Objetivo do exercício:
Passe para o inglês esta frase do trecho sobre o Purgatório: "Aceita-se sofrer para obter um bem, pois quem quer o fim, quer os meios."

Como o nome indica, o Purgatório é um estado de purificação. Não se trata de um castigo; na verdade, é a própria alma que deseja purificar-se, da mesma forma que deseja o perdão após o pecado. É preciso, portanto, descartar a idéia de que o Purgatório é um tempo de sofrimento imposto, e evitar falar tanto de lugar como de duração. Como se trata unicamente de almas - o corpo morreu -, essa purificação é espiritual e mística. Os mestres da vida espiritual falam dos sofrimentos purificadores pelos quais as almas que seguem o caminho da santidade devem passar aqui na terra para chegarem a uma maior pureza de coração e, portanto, a uma maior união com Deus já nesta vida. O princípio, no caso do Purgatório, é o mesmo: a alma purifica-se pelo sofrimento, que consiste, sobretudo, na privação de Deus.

Mas esta privação - tanto para as almas do Purgatório como para os místicos - é muito diferente da privação irremissível do Inferno. As almas do Purgatório têm a esperança, a caridade e o amor; o seu sofrimento é como o de uma pessoa que estivesse temporariamente exilada, mas sem tristeza; pelo contrário, esse sofrimento é aceito com a certeza de que torna a pessoa digna de viver em Deus, e converte-se assim num meio semelhante à intervenção cirúrgica que se aceita a fim de salvar a própria vida. Aceita-se sofrer para obter um bem, pois quem quer o fim, quer os meios.

Ainda hoje há garimpeiros que caçam ouro; a sua felicidade consiste em encontrar esse metal, mas, para encontrá-lo, têm muitas vezes de sofrer privações de todo o tipo. Faz parte das regras do jogo. São sustentados pela esperança, mas por uma esperança sem outro fundamento que não a sorte. Em contrapartida, as almas do Purgatório não só aceitam, mas até desejam espontaneamente a purificação, a fim de virem a possuir um bem absoluto que já lhes está assegurado.

Dados brutos:
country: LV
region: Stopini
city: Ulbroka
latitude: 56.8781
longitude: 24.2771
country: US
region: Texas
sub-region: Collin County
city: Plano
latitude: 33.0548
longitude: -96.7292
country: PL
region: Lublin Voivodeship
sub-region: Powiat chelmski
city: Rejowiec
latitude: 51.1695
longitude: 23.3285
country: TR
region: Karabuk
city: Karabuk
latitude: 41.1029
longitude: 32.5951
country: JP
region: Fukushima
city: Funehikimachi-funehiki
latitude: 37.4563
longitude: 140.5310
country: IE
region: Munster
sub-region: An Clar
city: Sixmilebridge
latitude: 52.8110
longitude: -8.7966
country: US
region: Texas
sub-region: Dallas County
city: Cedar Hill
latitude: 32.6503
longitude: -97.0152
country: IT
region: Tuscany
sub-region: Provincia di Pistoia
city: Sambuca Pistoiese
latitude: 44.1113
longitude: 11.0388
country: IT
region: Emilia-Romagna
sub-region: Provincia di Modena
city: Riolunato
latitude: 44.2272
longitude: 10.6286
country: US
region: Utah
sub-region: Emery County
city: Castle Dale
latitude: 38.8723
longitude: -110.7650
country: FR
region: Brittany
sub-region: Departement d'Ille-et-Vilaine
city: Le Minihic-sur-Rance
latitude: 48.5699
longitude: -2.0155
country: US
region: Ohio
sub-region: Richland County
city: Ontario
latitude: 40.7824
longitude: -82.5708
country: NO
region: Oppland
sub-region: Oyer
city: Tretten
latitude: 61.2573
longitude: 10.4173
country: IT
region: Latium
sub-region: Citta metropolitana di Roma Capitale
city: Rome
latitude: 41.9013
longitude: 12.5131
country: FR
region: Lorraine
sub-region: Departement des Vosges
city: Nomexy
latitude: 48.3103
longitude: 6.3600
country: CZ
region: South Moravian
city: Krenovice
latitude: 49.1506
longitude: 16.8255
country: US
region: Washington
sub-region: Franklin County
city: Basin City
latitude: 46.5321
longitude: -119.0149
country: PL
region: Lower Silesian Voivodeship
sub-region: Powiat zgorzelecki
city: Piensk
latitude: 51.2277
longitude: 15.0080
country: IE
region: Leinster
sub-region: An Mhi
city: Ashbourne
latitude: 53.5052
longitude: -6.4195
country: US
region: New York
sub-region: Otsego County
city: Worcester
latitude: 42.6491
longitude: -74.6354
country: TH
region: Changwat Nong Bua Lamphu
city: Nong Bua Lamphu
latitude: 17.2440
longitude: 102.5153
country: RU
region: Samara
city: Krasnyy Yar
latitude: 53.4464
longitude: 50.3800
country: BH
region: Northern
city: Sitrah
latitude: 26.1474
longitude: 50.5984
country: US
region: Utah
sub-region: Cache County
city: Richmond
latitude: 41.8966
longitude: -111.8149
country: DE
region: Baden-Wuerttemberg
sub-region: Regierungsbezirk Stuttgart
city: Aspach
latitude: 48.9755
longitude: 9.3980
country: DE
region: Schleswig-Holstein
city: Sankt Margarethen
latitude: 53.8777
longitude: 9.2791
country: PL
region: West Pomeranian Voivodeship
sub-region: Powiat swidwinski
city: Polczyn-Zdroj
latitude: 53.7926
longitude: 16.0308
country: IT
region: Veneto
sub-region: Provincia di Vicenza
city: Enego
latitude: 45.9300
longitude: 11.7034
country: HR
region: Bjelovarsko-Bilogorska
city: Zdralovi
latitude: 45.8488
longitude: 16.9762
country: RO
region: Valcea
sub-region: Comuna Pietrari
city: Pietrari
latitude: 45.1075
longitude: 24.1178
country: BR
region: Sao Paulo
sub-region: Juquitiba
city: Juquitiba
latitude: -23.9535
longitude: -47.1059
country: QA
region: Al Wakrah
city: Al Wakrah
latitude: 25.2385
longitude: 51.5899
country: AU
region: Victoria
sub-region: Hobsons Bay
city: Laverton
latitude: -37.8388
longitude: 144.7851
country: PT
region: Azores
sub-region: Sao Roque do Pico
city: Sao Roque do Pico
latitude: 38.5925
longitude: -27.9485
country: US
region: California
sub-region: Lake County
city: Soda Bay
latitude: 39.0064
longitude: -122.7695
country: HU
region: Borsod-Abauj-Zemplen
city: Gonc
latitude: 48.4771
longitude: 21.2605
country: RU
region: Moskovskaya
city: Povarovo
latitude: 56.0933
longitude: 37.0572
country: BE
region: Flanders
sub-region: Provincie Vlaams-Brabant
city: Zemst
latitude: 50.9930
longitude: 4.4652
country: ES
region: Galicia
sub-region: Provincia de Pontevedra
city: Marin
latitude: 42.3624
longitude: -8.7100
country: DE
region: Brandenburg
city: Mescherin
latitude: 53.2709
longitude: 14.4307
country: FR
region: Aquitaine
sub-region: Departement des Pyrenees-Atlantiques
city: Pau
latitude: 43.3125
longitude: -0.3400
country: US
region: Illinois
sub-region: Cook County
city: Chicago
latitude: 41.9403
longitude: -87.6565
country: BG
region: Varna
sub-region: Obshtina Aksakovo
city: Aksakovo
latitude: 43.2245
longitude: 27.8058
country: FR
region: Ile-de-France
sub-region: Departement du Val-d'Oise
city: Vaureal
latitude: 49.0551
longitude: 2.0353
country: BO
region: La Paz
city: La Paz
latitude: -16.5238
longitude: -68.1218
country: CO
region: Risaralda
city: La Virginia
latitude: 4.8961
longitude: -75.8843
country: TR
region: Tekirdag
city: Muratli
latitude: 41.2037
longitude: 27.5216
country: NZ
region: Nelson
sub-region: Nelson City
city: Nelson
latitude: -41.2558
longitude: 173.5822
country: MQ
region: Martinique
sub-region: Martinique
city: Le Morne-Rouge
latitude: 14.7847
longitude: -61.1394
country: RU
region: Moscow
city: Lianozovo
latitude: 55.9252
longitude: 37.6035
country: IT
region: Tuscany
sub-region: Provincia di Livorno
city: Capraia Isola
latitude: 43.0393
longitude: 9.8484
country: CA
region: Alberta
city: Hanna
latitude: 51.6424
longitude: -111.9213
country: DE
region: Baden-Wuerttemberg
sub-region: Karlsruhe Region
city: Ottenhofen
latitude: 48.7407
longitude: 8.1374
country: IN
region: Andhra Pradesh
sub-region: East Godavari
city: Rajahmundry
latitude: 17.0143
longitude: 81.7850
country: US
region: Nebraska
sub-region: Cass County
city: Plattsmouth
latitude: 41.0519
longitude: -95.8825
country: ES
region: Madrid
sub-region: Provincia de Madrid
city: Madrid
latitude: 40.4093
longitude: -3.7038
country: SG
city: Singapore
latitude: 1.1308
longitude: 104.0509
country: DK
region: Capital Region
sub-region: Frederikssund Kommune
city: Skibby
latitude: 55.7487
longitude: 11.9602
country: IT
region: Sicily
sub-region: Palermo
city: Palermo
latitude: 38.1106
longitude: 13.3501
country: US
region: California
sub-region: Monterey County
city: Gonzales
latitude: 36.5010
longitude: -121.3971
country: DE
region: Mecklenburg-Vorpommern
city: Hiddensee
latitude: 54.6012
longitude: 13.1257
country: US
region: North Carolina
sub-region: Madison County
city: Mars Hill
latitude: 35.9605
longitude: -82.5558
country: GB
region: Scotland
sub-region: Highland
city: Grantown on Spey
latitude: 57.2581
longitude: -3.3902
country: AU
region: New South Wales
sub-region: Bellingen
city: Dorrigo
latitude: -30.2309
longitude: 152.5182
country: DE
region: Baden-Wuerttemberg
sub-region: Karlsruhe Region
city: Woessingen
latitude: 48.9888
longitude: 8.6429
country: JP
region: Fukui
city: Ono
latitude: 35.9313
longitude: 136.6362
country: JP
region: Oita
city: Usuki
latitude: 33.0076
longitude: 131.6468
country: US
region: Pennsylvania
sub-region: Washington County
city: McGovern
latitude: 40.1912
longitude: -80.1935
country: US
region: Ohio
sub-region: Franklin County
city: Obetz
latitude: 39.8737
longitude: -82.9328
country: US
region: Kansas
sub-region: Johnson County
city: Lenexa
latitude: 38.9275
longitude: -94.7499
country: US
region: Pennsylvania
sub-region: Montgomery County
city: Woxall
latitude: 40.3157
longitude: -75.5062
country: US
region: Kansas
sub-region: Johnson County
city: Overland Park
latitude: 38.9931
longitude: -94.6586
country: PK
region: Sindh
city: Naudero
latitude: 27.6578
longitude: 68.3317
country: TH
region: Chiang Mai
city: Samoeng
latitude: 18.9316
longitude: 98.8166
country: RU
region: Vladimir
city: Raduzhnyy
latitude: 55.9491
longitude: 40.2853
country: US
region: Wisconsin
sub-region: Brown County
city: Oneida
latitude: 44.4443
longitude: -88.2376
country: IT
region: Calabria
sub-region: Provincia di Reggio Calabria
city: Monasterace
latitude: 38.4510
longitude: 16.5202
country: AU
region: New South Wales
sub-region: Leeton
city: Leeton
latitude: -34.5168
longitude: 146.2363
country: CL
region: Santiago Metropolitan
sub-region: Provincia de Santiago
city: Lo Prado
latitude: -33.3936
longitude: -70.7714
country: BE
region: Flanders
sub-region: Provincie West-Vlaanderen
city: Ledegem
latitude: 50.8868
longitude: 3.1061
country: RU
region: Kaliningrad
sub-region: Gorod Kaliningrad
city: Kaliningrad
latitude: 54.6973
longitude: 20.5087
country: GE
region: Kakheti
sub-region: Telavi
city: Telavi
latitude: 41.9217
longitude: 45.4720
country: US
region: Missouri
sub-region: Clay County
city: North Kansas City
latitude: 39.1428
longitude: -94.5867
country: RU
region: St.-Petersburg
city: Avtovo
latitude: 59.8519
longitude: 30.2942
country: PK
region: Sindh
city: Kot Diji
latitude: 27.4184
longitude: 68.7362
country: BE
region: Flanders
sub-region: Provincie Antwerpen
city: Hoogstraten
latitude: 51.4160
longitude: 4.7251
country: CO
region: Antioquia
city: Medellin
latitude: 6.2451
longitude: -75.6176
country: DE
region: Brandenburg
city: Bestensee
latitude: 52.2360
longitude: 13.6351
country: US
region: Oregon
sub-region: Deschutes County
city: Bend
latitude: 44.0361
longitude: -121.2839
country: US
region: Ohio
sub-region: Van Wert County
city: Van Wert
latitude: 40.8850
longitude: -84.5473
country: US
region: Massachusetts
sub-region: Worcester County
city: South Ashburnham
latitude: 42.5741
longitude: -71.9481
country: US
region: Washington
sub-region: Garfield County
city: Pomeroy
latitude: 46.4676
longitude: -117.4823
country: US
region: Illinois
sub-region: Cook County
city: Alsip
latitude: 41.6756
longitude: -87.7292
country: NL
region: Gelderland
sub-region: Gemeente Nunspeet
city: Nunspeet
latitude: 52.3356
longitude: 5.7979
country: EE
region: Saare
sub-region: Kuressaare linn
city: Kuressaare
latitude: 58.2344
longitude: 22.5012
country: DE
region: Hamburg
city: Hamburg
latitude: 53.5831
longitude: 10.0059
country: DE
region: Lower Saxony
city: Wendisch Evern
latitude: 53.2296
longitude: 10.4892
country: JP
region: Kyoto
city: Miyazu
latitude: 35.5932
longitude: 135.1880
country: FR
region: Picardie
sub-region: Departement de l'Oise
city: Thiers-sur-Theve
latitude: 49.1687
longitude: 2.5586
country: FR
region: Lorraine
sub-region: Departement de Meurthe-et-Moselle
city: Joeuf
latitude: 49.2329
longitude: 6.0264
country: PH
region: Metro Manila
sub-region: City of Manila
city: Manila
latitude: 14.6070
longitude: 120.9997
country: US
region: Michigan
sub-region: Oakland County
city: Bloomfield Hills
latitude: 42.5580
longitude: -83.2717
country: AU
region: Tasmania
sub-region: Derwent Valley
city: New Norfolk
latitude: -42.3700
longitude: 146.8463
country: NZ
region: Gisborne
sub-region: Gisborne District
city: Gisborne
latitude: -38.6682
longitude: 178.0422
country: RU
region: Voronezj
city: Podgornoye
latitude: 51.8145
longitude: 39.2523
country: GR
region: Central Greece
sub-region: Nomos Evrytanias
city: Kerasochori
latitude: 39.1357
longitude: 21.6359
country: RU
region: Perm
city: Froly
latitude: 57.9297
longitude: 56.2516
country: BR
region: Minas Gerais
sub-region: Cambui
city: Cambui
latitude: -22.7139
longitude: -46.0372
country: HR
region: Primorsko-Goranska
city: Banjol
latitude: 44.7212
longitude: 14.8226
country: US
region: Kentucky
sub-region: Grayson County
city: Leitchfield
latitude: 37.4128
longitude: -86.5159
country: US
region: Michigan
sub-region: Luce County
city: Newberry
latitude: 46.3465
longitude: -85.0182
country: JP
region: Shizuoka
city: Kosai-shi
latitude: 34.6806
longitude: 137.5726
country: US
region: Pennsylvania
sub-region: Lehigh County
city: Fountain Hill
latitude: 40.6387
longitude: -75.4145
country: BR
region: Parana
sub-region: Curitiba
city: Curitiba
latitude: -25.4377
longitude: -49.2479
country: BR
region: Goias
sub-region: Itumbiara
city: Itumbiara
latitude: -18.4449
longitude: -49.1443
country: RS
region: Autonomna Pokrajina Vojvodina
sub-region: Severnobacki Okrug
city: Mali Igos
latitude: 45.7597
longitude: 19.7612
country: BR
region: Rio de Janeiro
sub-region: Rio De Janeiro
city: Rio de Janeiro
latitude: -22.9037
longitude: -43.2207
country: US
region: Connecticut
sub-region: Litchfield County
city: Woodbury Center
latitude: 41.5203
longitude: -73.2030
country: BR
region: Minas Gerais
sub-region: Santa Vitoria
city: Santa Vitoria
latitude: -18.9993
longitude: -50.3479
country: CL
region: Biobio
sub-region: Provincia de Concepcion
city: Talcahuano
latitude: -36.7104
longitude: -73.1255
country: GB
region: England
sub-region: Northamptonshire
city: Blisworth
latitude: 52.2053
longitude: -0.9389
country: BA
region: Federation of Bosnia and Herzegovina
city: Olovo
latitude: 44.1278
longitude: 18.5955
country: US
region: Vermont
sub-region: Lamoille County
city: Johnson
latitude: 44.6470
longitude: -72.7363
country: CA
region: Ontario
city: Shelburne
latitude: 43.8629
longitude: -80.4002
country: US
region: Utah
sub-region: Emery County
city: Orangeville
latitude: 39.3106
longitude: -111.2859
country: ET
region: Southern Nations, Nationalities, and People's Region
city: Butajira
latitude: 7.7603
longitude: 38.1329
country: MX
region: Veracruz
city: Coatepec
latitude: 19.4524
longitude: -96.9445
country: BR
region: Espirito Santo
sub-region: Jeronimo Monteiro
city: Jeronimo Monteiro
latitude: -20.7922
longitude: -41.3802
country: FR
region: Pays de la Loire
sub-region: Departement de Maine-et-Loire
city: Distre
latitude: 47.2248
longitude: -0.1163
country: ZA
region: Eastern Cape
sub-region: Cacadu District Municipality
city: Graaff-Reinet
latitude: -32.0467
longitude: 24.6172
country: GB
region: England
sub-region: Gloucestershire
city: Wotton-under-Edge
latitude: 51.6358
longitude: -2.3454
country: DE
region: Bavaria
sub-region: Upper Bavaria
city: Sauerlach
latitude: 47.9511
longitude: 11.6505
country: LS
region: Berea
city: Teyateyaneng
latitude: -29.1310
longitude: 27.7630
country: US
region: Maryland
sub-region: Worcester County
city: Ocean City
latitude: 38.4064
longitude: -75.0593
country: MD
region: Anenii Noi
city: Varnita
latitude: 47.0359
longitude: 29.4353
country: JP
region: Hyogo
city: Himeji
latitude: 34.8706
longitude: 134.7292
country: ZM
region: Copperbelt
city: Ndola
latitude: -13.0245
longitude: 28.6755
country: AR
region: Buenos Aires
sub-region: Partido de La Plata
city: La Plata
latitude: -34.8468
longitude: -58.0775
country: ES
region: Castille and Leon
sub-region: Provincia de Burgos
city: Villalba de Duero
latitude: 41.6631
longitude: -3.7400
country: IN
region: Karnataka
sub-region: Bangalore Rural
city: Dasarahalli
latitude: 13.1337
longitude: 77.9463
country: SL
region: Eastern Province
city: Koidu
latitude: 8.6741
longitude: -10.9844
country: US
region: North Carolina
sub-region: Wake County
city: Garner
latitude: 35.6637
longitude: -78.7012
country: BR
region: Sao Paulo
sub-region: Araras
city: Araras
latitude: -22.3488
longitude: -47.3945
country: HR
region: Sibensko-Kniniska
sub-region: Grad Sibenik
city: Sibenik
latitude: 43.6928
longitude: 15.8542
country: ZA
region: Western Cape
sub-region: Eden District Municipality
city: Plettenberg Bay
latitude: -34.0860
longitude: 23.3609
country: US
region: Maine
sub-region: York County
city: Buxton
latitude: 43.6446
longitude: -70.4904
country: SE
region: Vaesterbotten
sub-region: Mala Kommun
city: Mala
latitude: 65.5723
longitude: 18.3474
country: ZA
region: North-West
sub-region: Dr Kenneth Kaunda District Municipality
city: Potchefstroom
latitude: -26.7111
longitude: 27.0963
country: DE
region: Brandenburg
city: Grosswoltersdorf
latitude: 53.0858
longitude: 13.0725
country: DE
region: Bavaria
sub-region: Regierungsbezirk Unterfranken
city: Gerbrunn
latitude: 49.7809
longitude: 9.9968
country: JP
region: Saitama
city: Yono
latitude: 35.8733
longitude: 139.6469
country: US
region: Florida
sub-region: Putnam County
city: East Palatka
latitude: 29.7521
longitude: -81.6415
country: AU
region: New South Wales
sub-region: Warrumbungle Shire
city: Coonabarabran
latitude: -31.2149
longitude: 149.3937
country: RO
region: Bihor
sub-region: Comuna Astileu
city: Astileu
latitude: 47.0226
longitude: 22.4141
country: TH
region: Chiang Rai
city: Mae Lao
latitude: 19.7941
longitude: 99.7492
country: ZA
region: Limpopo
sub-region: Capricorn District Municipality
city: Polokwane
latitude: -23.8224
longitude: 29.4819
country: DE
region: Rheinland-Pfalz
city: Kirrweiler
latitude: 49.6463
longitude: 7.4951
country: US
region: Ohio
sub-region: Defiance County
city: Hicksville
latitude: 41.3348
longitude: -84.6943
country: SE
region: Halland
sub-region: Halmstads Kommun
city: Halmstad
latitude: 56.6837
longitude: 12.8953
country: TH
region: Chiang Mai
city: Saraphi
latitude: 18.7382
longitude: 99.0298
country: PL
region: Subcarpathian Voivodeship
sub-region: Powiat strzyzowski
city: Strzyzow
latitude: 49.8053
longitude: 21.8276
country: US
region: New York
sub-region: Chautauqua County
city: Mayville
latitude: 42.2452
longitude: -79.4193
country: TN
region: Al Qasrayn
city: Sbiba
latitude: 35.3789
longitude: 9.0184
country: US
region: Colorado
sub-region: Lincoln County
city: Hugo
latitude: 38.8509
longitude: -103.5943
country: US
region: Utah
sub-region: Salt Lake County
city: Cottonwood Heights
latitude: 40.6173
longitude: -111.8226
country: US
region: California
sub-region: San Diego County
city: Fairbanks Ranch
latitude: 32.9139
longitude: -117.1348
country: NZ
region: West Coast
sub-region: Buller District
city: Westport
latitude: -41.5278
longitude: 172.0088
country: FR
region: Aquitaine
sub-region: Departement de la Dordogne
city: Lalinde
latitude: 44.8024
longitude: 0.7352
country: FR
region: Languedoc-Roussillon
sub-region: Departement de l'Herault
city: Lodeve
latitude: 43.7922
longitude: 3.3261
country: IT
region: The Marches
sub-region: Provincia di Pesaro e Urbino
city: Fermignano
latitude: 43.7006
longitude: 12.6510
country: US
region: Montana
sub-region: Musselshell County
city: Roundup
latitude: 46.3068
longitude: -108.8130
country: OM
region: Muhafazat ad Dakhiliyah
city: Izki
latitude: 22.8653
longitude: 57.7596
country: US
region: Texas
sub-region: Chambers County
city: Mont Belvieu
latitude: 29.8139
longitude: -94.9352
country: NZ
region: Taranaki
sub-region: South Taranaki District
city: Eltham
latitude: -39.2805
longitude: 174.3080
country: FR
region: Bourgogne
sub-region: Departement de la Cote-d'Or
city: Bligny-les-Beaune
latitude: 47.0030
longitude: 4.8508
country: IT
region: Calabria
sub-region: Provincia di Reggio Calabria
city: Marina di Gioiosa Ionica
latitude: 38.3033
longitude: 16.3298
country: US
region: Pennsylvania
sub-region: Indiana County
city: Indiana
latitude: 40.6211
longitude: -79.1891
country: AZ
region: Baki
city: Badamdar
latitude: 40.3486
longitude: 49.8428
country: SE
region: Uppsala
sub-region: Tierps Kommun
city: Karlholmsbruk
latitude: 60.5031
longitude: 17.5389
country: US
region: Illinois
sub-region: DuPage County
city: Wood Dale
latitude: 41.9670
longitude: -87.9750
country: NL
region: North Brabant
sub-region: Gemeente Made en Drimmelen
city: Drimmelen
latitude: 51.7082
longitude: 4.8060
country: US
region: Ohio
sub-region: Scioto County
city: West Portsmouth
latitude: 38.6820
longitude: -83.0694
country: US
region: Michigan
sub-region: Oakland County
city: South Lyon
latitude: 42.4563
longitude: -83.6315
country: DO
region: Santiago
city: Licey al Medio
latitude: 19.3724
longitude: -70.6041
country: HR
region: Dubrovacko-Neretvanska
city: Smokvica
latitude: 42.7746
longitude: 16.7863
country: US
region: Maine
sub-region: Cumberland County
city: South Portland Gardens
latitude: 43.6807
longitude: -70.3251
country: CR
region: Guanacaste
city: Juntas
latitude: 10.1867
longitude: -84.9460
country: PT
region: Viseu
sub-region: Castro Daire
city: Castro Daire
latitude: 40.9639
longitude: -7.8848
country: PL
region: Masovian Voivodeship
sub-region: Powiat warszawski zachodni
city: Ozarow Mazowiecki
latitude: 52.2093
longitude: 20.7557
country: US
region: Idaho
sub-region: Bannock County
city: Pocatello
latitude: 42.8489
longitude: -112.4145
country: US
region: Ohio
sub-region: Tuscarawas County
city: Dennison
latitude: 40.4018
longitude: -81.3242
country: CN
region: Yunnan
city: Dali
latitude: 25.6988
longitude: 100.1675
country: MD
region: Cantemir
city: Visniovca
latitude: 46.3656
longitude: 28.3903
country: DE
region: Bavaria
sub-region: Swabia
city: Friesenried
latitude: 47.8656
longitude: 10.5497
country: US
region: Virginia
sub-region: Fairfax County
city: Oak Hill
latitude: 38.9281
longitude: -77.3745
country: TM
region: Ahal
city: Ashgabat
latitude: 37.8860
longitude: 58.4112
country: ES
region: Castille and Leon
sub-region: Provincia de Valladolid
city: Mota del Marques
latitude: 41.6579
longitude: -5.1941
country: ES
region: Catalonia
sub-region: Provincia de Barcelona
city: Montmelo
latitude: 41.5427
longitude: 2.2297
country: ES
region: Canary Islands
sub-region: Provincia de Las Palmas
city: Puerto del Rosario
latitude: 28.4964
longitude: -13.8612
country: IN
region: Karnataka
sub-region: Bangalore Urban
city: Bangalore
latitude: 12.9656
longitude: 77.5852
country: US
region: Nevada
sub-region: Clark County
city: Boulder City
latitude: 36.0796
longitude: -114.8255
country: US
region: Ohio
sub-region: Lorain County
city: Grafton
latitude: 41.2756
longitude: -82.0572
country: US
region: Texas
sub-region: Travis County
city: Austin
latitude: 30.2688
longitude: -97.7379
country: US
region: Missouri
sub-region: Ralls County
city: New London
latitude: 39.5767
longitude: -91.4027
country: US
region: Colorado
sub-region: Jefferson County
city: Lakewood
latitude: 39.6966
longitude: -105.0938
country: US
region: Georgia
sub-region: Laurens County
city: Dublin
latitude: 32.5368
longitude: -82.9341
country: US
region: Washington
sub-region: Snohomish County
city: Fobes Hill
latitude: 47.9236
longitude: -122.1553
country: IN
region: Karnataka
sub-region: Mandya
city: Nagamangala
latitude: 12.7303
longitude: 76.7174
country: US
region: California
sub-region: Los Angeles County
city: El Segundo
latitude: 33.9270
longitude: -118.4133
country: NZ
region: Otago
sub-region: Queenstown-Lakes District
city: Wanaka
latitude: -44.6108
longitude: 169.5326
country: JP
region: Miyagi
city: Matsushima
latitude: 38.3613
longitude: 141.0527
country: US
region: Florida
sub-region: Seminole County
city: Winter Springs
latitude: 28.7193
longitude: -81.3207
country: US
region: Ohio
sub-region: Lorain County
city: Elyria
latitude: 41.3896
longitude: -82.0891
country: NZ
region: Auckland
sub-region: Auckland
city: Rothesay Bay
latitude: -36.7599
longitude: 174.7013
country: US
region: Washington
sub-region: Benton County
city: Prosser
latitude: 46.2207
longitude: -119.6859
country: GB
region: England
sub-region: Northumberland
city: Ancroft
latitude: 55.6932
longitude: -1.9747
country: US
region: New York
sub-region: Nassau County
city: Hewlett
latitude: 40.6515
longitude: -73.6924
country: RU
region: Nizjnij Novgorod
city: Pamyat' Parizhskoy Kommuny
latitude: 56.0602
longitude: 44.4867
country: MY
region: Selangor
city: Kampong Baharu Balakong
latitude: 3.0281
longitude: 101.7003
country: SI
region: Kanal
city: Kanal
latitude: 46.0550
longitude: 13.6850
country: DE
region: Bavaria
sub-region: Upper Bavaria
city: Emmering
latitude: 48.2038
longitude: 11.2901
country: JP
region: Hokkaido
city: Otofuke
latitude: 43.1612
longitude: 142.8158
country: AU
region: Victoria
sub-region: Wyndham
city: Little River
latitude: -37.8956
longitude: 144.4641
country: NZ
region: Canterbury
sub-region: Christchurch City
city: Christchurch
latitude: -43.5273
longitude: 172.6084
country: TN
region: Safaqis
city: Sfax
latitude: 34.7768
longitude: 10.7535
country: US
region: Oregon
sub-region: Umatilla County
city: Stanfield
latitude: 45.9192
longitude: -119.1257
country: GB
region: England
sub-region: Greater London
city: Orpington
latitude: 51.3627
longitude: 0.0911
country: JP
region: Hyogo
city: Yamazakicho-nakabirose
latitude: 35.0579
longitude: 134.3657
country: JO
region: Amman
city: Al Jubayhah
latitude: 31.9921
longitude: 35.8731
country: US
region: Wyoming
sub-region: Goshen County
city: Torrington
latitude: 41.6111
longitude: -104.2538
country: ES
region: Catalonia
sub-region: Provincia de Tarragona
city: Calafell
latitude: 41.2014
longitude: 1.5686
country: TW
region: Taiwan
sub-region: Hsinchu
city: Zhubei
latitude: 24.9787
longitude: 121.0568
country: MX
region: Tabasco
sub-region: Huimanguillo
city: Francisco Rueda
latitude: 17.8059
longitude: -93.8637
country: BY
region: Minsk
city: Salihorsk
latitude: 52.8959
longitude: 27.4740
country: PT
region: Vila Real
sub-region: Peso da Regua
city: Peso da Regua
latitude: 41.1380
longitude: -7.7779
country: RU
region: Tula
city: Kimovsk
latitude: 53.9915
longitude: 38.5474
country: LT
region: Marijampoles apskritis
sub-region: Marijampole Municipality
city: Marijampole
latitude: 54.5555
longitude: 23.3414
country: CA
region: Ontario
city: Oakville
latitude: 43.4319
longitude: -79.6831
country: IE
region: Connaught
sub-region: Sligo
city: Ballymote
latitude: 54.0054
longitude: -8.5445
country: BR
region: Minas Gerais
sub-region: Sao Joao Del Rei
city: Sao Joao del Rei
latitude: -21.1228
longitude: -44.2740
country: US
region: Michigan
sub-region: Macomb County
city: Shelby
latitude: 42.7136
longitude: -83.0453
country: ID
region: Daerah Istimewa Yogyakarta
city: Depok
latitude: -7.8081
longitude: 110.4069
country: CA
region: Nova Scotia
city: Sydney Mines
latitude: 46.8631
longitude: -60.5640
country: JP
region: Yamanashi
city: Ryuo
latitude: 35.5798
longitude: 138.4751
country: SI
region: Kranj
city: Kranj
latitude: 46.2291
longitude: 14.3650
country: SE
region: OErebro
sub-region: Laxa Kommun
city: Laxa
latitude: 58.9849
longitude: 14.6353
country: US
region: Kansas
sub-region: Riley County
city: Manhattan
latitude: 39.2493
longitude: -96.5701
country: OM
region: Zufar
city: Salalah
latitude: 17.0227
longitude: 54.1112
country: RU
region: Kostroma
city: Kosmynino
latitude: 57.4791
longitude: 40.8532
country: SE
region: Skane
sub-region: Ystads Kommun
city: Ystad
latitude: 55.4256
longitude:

Resposta da tarefa:
One accepts suffering in order to obtain a good, for whoever wills the end wills the means.